* WRITTEN TASK:
Only the lines with the string "Termos" are needed; return each of them from the entries below.
--- DATA LISTING ---
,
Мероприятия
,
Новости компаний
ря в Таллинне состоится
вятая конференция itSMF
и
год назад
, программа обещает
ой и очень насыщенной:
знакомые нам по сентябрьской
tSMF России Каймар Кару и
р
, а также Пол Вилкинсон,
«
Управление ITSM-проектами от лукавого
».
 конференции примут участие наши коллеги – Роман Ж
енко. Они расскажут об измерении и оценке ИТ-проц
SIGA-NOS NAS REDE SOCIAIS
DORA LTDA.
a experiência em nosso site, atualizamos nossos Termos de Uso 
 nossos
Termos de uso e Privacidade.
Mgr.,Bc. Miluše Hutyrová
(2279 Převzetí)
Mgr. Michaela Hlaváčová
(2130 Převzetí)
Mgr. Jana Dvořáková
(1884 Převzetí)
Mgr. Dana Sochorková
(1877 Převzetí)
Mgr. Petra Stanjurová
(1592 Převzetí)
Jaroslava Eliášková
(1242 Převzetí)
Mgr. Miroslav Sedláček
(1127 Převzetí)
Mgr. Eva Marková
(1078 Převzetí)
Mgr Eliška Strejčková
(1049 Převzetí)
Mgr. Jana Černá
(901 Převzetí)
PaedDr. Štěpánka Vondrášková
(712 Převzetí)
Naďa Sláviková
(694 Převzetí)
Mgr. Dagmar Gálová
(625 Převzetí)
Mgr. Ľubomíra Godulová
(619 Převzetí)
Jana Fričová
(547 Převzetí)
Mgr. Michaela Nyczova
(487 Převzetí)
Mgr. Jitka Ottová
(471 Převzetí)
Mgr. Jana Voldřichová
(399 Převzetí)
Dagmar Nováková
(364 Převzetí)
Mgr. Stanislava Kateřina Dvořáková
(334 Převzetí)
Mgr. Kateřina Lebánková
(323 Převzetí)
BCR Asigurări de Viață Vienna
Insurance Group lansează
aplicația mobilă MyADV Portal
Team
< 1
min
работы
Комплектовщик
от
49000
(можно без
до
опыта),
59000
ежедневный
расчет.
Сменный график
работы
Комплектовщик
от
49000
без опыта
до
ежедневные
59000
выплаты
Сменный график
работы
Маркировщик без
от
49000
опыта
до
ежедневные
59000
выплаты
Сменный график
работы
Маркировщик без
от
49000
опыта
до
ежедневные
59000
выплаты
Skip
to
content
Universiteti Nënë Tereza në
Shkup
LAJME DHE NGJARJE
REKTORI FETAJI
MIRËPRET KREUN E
---
* SOLUTION:
a experiência em nosso site, atualizamos nossos Termos de Uso 
Termos de uso e Privacidade.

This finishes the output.